(Data for processing)
------------------------
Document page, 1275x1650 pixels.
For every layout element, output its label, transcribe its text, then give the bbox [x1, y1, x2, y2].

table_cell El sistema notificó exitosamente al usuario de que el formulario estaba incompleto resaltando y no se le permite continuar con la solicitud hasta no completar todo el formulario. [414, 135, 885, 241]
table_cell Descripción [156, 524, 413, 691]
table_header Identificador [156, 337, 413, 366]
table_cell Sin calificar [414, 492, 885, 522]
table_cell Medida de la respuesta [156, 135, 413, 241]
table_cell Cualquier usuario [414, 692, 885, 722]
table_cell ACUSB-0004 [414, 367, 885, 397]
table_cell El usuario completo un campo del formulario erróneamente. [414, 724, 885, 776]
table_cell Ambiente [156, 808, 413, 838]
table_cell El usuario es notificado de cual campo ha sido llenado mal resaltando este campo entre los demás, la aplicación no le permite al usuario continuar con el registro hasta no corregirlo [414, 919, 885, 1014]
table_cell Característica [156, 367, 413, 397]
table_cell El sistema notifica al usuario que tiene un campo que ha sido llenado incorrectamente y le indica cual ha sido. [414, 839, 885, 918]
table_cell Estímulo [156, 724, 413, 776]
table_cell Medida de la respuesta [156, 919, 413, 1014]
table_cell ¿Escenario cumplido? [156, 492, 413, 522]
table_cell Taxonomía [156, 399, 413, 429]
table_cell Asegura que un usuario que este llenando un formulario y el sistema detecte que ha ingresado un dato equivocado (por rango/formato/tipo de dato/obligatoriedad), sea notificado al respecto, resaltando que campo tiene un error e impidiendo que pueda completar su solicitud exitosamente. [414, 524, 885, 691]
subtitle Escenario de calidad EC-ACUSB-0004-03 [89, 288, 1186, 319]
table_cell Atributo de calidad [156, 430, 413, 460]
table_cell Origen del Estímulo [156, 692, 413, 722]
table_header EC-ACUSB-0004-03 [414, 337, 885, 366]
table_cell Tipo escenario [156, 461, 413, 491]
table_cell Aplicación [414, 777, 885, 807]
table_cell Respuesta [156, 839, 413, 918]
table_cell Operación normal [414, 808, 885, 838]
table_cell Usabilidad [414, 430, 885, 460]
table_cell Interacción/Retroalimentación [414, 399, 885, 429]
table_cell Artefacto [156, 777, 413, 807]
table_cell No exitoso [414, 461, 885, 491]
------------------------
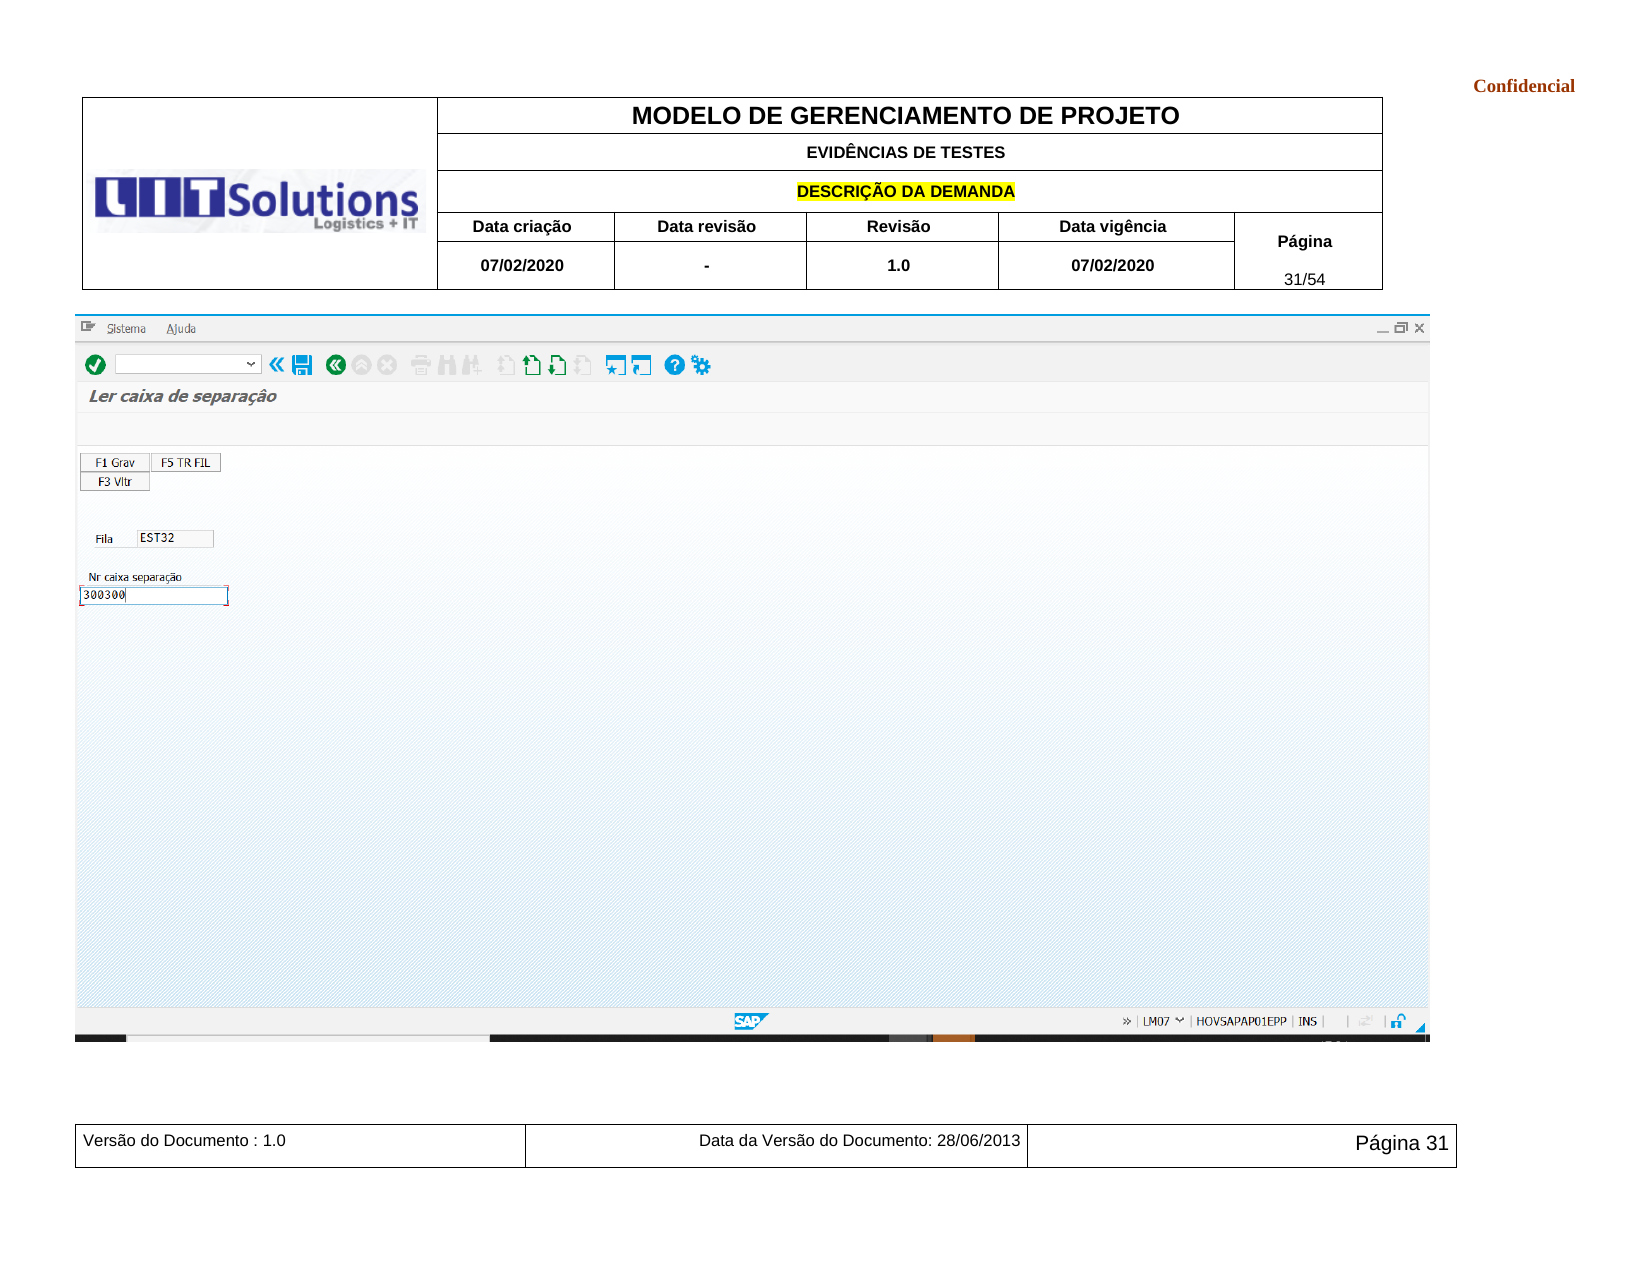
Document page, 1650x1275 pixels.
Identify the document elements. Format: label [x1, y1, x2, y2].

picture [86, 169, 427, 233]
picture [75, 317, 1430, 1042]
------------------------
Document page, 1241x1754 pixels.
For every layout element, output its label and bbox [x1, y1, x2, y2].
------------------------
(The problem) Looking at the records above, work out how many lines contain "pixels". Give the number only.

(Answer to this exercise) 3